> **Instructions to follow**:
Lay out every line of text from the data below as a Markdown table with the columns Row and Text, numbering the rows and skipping blank lines. Leave the pictures out of the table.

*** Entries provided ***

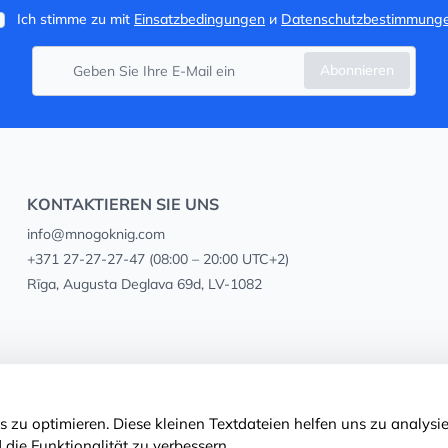
Ich stimme zu mit
Einsatzbedingungen
и
Datenschutzbestimmung
Abonnieren
KONTAKTIEREN SIE UNS
info@mnogoknig.com
+371 27-27-27-47
(08:00 – 20:00 UTC+2)
Rīga, Augusta Deglava 69d, LV-1082
 zu optimieren. Diese kleinen Textdateien helfen uns zu analysie
 die Funktionalität zu verbessern.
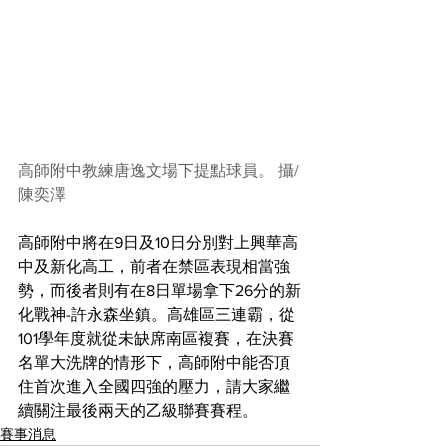
高師附中教練唐逸文場下提點球員。 攝/
陳奕澤
高師附中將在9日及10日分別對上興華高
中及新化高工，前者在禁區表現相當強
勢，而後者則有在8日單場拿下26分的新
化戰神-許永森坐鎮。高雄區三連霸，從
101學年度就從未缺席南區複賽，在決賽
名單大洗牌的情形下，高師附中能否頂
住首次進入全國四強的壓力，請大家繼
續關注最後兩天的乙級聯賽賽程。
賽事消息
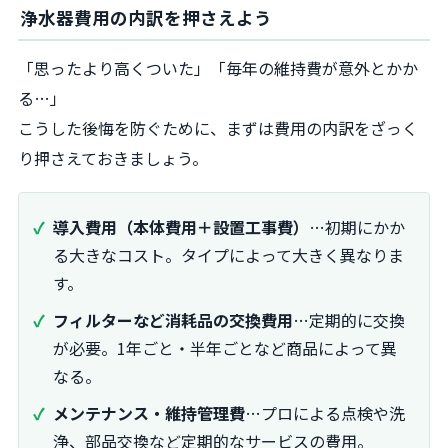
浄水器費用の内訳を押さえよう
「思ったより高くついた」「毎年の維持費が意外とかか
る…」
こうした後悔を防ぐために、まずは費用の内訳をざっく
り押さえておきましょう。
導入費用（本体費用＋設置工事費）
…初期にかか
る大きなコスト。タイプによって大きく異なりま
す。
フィルターなど消耗品の交換費用
…定期的に交換
が必要。1年ごと・半年ごとなど商品によって異
なる。
メンテナンス・維持管理費
…プロによる点検や洗
浄、部品交換など定期的なサービスの費用。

***

> **Your solution**:
| Row | Text |
|---|---|
| 1 | Ich stimme zu mit |
| 2 | Einsatzbedingungen |
| 3 | и |
| 4 | Datenschutzbestimmung |
| 5 | Abonnieren |
| 6 | KONTAKTIEREN SIE UNS |
| 7 | info@mnogoknig.com |
| 8 | +371 27-27-27-47 |
| 9 | (08:00 – 20:00 UTC+2) |
| 10 | Rīga, Augusta Deglava 69d, LV-1082 |
| 11 |  zu optimieren. Diese kleinen Textdateien helfen uns zu analysie |
| 12 |  die Funktionalität zu verbessern. |
| 13 | 高師附中教練唐逸文場下提點球員。 攝/ |
| 14 | 陳奕澤 |
| 15 | 高師附中將在9日及10日分別對上興華高 |
| 16 | 中及新化高工，前者在禁區表現相當強 |
| 17 | 勢，而後者則有在8日單場拿下26分的新 |
| 18 | 化戰神-許永森坐鎮。高雄區三連霸，從 |
| 19 | 101學年度就從未缺席南區複賽，在決賽 |
| 20 | 名單大洗牌的情形下，高師附中能否頂 |
| 21 | 住首次進入全國四強的壓力，請大家繼 |
| 22 | 續關注最後兩天的乙級聯賽賽程。 |
| 23 | 賽事消息 |
| 24 | 浄水器費用の内訳を押さえよう |
| 25 | 「思ったより高くついた」「毎年の維持費が意外とかか |
| 26 | る…」 |
| 27 | こうした後悔を防ぐために、まずは費用の内訳をざっく |
| 28 | り押さえておきましょう。 |
| 29 | 導入費用（本体費用＋設置工事費） |
| 30 | …初期にかか |
| 31 | る大きなコスト。タイプによって大きく異なりま |
| 32 | す。 |
| 33 | フィルターなど消耗品の交換費用 |
| 34 | …定期的に交換 |
| 35 | が必要。1年ごと・半年ごとなど商品によって異 |
| 36 | なる。 |
| 37 | メンテナンス・維持管理費 |
| 38 | …プロによる点検や洗 |
| 39 | 浄、部品交換など定期的なサービスの費用。 |